§ **THE INPUT**
***

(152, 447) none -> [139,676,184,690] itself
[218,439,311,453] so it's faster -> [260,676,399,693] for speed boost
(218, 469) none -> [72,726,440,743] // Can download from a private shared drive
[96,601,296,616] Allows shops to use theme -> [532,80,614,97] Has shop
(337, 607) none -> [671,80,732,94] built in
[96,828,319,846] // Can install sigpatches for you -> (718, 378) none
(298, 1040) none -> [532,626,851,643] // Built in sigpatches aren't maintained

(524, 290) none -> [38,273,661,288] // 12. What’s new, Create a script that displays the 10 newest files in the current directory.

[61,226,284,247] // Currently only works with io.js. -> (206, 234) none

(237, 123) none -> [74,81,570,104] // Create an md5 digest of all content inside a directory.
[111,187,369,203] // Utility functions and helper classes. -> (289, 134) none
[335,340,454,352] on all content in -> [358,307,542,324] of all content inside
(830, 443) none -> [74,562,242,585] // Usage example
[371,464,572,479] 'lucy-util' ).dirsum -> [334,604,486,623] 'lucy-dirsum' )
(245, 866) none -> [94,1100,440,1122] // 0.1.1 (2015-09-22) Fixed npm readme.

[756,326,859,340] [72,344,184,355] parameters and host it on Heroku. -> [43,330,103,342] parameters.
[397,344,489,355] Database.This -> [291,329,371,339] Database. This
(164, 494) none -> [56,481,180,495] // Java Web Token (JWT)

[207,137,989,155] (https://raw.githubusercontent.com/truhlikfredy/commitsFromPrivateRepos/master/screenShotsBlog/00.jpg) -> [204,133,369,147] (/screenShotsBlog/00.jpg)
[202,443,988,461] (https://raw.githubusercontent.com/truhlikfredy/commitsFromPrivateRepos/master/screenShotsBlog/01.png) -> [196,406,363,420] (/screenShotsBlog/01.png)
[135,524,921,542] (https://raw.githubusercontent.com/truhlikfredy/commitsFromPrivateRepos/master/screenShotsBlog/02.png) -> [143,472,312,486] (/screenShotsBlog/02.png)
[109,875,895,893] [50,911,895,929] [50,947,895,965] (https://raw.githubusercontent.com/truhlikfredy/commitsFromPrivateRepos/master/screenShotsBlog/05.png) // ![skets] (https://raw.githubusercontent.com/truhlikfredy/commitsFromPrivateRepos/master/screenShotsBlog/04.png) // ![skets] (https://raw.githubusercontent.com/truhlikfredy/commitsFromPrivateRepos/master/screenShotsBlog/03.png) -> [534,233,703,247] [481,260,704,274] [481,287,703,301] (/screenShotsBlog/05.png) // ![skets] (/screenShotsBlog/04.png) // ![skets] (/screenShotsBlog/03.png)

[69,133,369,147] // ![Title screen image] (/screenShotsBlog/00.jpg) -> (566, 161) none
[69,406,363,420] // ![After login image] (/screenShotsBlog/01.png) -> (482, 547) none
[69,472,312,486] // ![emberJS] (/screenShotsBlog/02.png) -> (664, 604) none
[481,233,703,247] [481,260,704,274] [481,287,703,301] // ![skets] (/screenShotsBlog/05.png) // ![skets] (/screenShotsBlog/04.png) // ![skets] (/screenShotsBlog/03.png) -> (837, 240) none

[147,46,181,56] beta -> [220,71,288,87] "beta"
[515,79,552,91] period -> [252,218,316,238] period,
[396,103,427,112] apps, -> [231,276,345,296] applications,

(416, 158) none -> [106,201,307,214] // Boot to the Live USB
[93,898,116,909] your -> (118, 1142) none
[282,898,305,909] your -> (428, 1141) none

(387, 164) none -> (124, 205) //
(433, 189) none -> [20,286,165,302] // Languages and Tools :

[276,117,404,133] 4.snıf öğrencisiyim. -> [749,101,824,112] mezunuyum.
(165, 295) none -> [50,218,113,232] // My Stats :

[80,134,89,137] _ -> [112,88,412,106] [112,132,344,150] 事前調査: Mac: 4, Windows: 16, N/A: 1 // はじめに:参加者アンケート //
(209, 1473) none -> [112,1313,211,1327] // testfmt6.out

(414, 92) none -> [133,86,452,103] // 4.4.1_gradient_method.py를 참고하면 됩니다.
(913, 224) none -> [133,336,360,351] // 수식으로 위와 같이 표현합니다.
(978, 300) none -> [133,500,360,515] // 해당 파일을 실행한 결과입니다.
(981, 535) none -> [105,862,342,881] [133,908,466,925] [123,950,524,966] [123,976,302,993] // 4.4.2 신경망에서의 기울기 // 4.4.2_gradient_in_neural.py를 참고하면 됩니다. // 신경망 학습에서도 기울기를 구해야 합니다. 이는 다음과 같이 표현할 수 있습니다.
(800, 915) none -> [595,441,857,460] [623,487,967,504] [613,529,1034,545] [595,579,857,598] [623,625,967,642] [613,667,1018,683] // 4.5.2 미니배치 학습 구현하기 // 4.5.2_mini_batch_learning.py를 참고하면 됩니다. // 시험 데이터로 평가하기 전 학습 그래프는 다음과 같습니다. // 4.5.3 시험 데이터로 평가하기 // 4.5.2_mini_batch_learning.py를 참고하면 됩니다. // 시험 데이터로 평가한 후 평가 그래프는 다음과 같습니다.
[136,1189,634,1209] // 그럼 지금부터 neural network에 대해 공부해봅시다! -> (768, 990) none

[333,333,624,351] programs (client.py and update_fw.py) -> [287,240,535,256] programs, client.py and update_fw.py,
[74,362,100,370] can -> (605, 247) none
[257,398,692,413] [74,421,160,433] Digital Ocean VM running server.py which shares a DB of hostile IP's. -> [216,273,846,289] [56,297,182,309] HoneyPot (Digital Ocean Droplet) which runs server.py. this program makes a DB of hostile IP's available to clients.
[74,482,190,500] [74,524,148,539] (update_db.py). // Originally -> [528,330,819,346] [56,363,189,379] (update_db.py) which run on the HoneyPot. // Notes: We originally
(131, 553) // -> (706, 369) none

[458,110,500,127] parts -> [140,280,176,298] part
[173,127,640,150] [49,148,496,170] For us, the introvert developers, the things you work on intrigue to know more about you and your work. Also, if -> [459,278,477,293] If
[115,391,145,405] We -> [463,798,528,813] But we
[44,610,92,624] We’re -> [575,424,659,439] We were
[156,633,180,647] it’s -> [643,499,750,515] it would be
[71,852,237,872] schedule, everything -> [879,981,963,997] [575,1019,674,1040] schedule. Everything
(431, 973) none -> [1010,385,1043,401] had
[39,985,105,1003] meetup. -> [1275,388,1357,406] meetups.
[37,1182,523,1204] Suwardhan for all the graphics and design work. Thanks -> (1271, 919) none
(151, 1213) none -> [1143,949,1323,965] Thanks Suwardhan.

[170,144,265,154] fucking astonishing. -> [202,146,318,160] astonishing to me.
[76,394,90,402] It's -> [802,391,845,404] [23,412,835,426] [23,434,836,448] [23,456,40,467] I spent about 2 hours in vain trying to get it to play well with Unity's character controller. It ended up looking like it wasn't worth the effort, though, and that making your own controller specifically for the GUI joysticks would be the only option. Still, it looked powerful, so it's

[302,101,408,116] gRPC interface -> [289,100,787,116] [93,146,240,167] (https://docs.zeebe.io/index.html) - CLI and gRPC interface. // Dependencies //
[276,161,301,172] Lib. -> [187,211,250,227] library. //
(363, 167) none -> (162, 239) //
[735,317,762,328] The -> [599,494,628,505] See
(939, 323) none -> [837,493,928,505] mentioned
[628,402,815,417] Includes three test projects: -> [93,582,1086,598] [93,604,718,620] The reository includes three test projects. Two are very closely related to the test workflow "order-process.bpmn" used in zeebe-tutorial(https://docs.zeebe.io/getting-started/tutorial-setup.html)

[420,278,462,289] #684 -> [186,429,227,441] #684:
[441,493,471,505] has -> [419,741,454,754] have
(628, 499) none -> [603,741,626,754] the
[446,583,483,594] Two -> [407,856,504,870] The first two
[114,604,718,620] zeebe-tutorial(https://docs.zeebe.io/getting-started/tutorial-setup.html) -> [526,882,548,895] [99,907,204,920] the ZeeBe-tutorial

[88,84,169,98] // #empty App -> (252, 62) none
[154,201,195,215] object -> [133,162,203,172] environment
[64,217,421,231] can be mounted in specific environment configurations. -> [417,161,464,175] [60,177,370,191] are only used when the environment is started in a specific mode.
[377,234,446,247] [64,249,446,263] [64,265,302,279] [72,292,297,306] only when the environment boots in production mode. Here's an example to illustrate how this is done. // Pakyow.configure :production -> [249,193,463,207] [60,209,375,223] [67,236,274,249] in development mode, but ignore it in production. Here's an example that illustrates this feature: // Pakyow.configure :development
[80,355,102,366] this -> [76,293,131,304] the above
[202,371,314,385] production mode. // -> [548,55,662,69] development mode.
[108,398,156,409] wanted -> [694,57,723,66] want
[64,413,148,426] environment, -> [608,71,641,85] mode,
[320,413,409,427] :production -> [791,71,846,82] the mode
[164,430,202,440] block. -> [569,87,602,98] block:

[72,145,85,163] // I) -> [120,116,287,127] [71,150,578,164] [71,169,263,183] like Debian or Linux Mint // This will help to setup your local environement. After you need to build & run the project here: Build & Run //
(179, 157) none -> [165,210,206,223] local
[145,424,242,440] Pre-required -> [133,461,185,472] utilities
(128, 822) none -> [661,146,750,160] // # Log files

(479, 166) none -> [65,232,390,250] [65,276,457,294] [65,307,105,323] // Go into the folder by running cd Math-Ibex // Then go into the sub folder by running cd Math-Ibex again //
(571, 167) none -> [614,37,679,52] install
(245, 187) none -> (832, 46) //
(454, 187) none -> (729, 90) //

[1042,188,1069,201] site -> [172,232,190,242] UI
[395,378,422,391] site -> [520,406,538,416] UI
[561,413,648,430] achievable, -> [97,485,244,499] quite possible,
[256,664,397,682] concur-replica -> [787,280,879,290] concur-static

***

Whenever the word "After" occurs in a line above, copy that line.

[69,406,363,420] // ![After login image] (/screenShotsBlog/01.png) -> (482, 547) none
[72,145,85,163] // I) -> [120,116,287,127] [71,150,578,164] [71,169,263,183] like Debian or Linux Mint // This will help to setup your local environement. After you need to build & run the project here: Build & Run //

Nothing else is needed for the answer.